Reducing hours or managing throughput lowers energy demand but also limits community support. The calculator helps teams articulate these trade-offs transparently so decision-makers can align on priorities. Combine it with staffing planners like the Language Nest Staffing and Immersion Hours Calculator when training multilingual volunteers for hub operations.

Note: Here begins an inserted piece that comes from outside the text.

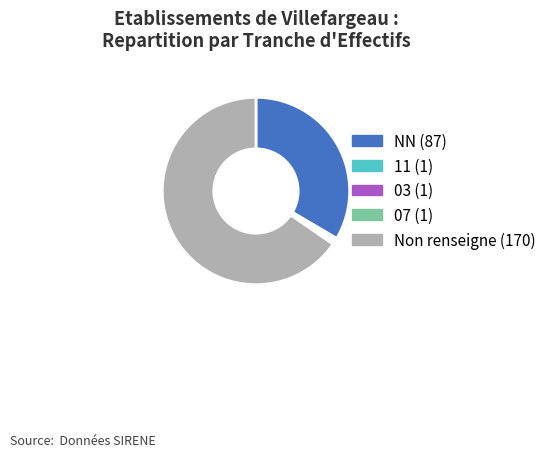

Is there any slice that represents more than half of the pie?

Yes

Limitations and Assumptions

The model assumes critical load remains constant throughout the outage, even though HVAC demand fluctuates with weather and human occupancy. Solar output is treated as a fixed daily value, while real storms create unpredictable generation. Generator runtime is converted directly to kilowatt-hours using critical load, yet many generators have ramp limits that reduce efficiency at partial loads. The derating factor is a rough catch-all for these complexities. Additionally, the calculator does not account for demand response events or the ability to island certain circuits. Use the results as a conversation starter, not a final engineering design. Always consult licensed electricians and code officials before procuring new equipment.

Despite these limitations, the calculator provides immediate insight into whether your hub needs more storage, energy efficiency upgrades, or partnerships with organizations modeled by the Mutual Aid Fund Runway Calculator to sustain operations. Update the inputs after every drill or outage to keep the plan current, and document lessons learned for future community leaders.